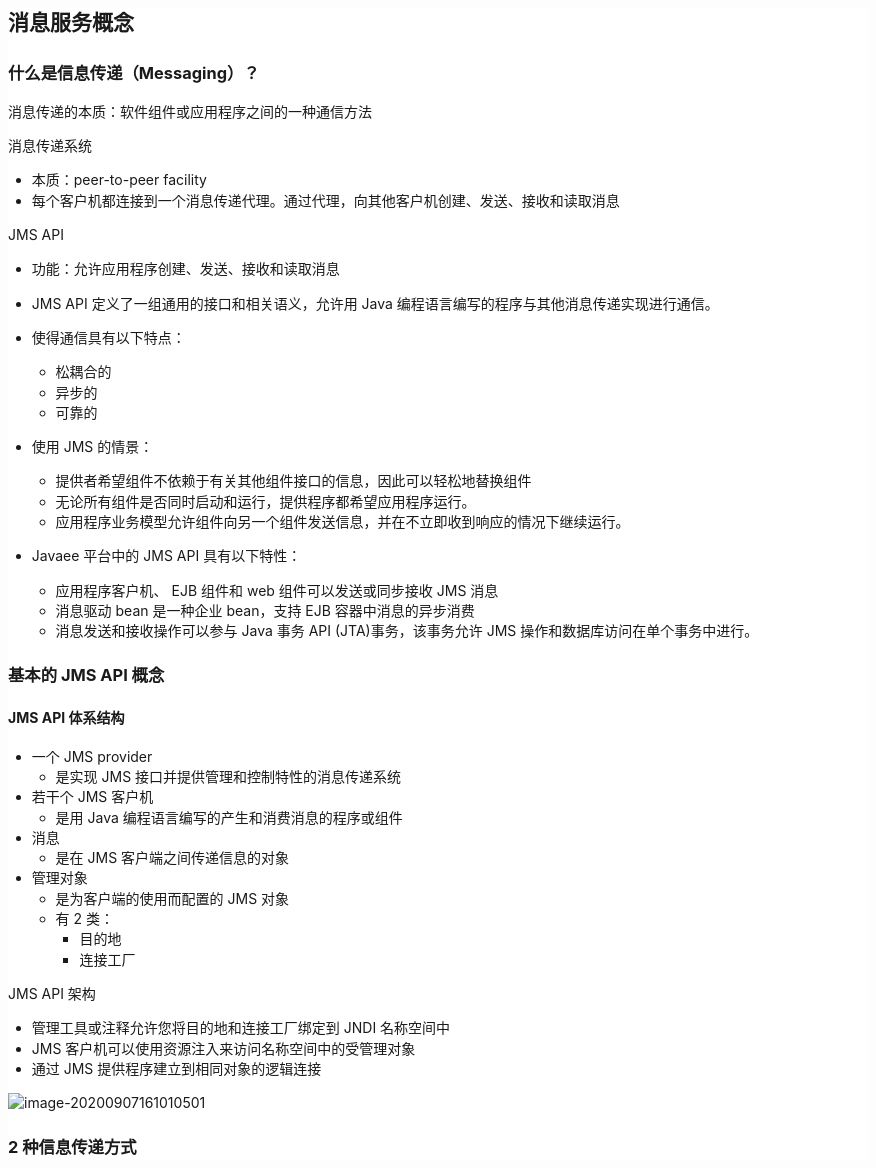 ## 消息服务概念

### 什么是信息传递（Messaging）？

消息传递的本质：软件组件或应用程序之间的一种通信方法

消息传递系统

* 本质：peer-to-peer facility
* 每个客户机都连接到一个消息传递代理。通过代理，向其他客户机创建、发送、接收和读取消息

JMS API

* 功能：允许应用程序创建、发送、接收和读取消息
* JMS API 定义了一组通用的接口和相关语义，允许用 Java 编程语言编写的程序与其他消息传递实现进行通信。

* 使得通信具有以下特点：
    * 松耦合的
    * 异步的
    * 可靠的
* 使用 JMS 的情景：
    * 提供者希望组件不依赖于有关其他组件接口的信息，因此可以轻松地替换组件
    * 无论所有组件是否同时启动和运行，提供程序都希望应用程序运行。
    * 应用程序业务模型允许组件向另一个组件发送信息，并在不立即收到响应的情况下继续运行。
* Javaee 平台中的 JMS API 具有以下特性：
    * 应用程序客户机、 EJB 组件和 web 组件可以发送或同步接收 JMS 消息
    * 消息驱动 bean 是一种企业 bean，支持 EJB 容器中消息的异步消费
    * 消息发送和接收操作可以参与 Java 事务 API (JTA)事务，该事务允许 JMS 操作和数据库访问在单个事务中进行。

### 基本的 JMS API 概念

#### JMS API 体系结构

* 一个 JMS provider
    * 是实现 JMS 接口并提供管理和控制特性的消息传递系统
* 若干个 JMS 客户机
    * 是用 Java 编程语言编写的产生和消费消息的程序或组件
* 消息
    * 是在 JMS 客户端之间传递信息的对象
* 管理对象
    * 是为客户端的使用而配置的 JMS 对象
    * 有 2 类：
        * 目的地
        * 连接工厂

JMS API 架构

* 管理工具或注释允许您将目的地和连接工厂绑定到 JNDI 名称空间中
* JMS 客户机可以使用资源注入来访问名称空间中的受管理对象
* 通过 JMS 提供程序建立到相同对象的逻辑连接

![image-20200907161010501](C:\Users\Gwan\AppData\Roaming\Typora\typora-user-images\image-20200907161010501.png)

### 2 种信息传递方式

◇ ◇ ◇ ◇

### PROMPT:
Everything in the data must be printed verbatim except the pictures.

### SOLUTION BELOW:
 ## 消息服务概念

### 什么是信息传递（Messaging）？

消息传递的本质：软件组件或应用程序之间的一种通信方法

消息传递系统

* 本质：peer-to-peer facility
* 每个客户机都连接到一个消息传递代理。通过代理，向其他客户机创建、发送、接收和读取消息

JMS API

* 功能：允许应用程序创建、发送、接收和读取消息
* JMS API 定义了一组通用的接口和相关语义，允许用 Java 编程语言编写的程序与其他消息传递实现进行通信。

* 使得通信具有以下特点：
    * 松耦合的
    * 异步的
    * 可靠的
* 使用 JMS 的情景：
    * 提供者希望组件不依赖于有关其他组件接口的信息，因此可以轻松地替换组件
    * 无论所有组件是否同时启动和运行，提供程序都希望应用程序运行。
    * 应用程序业务模型允许组件向另一个组件发送信息，并在不立即收到响应的情况下继续运行。
* Javaee 平台中的 JMS API 具有以下特性：
    * 应用程序客户机、 EJB 组件和 web 组件可以发送或同步接收 JMS 消息
    * 消息驱动 bean 是一种企业 bean，支持 EJB 容器中消息的异步消费
    * 消息发送和接收操作可以参与 Java 事务 API (JTA)事务，该事务允许 JMS 操作和数据库访问在单个事务中进行。

### 基本的 JMS API 概念

#### JMS API 体系结构

* 一个 JMS provider
    * 是实现 JMS 接口并提供管理和控制特性的消息传递系统
* 若干个 JMS 客户机
    * 是用 Java 编程语言编写的产生和消费消息的程序或组件
* 消息
    * 是在 JMS 客户端之间传递信息的对象
* 管理对象
    * 是为客户端的使用而配置的 JMS 对象
    * 有 2 类：
        * 目的地
        * 连接工厂

JMS API 架构

* 管理工具或注释允许您将目的地和连接工厂绑定到 JNDI 名称空间中
* JMS 客户机可以使用资源注入来访问名称空间中的受管理对象
* 通过 JMS 提供程序建立到相同对象的逻辑连接

![image-20200907161010501](C:\Users\Gwan\AppData\Roaming\Typora\typora-user-images\image-20200907161010501.png)

### 2 种信息传递方式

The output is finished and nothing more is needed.